Records for the exercise START

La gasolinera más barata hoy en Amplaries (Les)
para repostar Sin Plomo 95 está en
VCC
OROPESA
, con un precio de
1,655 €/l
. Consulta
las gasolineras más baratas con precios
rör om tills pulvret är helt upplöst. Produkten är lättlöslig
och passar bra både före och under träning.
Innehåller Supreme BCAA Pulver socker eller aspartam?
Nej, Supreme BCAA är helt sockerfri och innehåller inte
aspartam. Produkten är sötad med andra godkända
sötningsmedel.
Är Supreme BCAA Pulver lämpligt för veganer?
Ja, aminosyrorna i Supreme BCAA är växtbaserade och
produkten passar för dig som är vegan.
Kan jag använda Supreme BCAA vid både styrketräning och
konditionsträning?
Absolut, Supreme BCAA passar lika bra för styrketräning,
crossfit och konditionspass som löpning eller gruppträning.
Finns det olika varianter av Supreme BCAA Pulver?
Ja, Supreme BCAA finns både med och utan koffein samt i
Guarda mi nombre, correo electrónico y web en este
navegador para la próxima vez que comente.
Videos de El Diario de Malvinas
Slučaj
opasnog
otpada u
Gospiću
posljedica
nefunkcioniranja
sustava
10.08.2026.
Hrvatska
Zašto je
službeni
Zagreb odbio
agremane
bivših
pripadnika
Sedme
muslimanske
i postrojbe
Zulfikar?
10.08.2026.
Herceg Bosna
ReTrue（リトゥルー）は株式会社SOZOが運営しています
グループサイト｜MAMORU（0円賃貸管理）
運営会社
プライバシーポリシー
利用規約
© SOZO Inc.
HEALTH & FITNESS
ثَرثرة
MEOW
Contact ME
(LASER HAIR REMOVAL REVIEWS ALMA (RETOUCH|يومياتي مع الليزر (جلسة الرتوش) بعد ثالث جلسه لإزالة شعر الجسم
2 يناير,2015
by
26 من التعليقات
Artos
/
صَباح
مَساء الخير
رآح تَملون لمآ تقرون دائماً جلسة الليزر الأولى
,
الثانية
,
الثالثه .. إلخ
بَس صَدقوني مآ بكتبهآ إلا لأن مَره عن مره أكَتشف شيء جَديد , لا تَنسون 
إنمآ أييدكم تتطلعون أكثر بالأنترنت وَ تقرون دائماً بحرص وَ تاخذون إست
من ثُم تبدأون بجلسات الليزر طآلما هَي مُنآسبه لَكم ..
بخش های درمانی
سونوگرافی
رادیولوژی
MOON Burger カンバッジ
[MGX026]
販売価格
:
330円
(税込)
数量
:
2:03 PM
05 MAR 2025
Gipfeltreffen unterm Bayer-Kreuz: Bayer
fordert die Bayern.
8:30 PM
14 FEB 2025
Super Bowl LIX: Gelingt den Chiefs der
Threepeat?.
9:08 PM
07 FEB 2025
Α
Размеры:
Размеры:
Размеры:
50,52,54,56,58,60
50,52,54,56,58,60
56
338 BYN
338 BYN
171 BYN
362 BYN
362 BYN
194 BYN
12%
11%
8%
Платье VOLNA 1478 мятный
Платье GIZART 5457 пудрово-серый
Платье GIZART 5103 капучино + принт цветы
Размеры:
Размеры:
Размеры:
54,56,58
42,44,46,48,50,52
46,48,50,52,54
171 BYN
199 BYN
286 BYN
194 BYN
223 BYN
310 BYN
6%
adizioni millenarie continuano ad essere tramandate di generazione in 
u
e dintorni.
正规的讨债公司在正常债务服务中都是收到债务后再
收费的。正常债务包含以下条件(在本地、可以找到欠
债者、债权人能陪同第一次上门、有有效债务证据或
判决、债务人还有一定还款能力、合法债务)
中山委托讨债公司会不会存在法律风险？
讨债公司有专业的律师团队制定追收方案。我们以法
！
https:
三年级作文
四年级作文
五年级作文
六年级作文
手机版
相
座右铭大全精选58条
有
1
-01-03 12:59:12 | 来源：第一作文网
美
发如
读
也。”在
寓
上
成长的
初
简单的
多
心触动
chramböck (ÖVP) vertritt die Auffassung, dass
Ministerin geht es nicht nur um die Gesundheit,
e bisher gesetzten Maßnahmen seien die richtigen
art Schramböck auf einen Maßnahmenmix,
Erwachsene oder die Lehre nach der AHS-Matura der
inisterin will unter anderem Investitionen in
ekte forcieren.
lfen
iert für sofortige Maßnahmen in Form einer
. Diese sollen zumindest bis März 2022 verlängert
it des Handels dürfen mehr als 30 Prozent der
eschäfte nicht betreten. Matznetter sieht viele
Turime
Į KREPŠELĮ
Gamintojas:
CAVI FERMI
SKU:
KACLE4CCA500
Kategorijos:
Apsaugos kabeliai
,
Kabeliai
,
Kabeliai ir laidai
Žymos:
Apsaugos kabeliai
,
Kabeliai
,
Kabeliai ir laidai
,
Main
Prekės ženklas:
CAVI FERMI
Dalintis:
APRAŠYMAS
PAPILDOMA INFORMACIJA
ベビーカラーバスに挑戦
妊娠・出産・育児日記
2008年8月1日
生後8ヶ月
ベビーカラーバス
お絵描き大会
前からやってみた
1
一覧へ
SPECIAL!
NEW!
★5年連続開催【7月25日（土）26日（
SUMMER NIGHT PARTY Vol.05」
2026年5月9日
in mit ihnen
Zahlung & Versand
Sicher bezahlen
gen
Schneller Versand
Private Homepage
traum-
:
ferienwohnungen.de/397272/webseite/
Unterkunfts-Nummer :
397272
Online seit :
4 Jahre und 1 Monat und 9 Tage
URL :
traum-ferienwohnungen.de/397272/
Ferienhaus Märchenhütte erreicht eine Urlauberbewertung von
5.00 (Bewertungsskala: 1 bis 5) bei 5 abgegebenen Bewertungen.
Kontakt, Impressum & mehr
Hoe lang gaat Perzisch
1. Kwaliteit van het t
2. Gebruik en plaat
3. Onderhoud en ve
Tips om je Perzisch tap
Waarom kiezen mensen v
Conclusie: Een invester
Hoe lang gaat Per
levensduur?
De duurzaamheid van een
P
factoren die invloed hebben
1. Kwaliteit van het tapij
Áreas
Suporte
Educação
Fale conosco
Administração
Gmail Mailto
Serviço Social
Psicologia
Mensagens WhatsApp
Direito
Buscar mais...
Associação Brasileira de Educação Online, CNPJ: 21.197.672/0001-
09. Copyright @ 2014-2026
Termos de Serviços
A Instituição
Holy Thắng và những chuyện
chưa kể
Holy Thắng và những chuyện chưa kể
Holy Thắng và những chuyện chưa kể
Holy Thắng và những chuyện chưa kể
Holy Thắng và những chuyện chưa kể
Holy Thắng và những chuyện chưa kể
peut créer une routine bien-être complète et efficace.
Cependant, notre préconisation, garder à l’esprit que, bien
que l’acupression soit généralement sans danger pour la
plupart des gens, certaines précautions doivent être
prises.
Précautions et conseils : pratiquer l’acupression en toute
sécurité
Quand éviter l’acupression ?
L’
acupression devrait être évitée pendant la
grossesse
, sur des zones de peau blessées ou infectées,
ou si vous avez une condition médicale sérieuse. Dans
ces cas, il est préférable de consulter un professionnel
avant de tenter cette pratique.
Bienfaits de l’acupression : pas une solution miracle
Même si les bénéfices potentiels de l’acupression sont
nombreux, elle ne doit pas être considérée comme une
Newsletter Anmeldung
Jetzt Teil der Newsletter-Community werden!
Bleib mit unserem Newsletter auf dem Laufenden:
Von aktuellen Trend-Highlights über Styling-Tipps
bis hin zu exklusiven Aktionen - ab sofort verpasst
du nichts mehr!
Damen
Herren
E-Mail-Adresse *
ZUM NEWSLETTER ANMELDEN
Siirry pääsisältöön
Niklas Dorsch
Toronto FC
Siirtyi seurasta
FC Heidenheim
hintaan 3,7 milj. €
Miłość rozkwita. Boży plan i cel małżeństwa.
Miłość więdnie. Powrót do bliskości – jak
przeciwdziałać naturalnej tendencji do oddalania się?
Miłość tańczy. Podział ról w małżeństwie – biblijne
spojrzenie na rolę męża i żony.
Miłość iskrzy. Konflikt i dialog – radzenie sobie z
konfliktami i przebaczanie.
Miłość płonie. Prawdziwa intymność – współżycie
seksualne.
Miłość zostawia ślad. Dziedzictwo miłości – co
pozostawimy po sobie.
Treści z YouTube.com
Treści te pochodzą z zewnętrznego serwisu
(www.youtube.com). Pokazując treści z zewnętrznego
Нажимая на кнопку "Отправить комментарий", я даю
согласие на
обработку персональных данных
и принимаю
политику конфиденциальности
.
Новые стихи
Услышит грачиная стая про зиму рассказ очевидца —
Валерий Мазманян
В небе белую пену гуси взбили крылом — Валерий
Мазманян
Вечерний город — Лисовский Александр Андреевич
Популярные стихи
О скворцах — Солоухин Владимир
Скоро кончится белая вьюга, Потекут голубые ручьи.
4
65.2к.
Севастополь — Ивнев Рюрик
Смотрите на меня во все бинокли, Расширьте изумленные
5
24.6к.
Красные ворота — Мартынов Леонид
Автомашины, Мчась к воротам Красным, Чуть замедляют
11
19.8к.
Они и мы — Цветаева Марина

Records for the exercise END

__Exercise__. Out of the entries above, write out only the lines between the line holding "pozostawimy po sobie." and the line holding "О скворцах — Солоухин Владимир", inclusive, each exactly as given.

__Answer for the task__.
pozostawimy po sobie.
Treści z YouTube.com
Treści te pochodzą z zewnętrznego serwisu
(www.youtube.com). Pokazując treści z zewnętrznego
Нажимая на кнопку "Отправить комментарий", я даю
согласие на
обработку персональных данных
и принимаю
политику конфиденциальности
.
Новые стихи
Услышит грачиная стая про зиму рассказ очевидца —
Валерий Мазманян
В небе белую пену гуси взбили крылом — Валерий
Мазманян
Вечерний город — Лисовский Александр Андреевич
Популярные стихи
О скворцах — Солоухин Владимир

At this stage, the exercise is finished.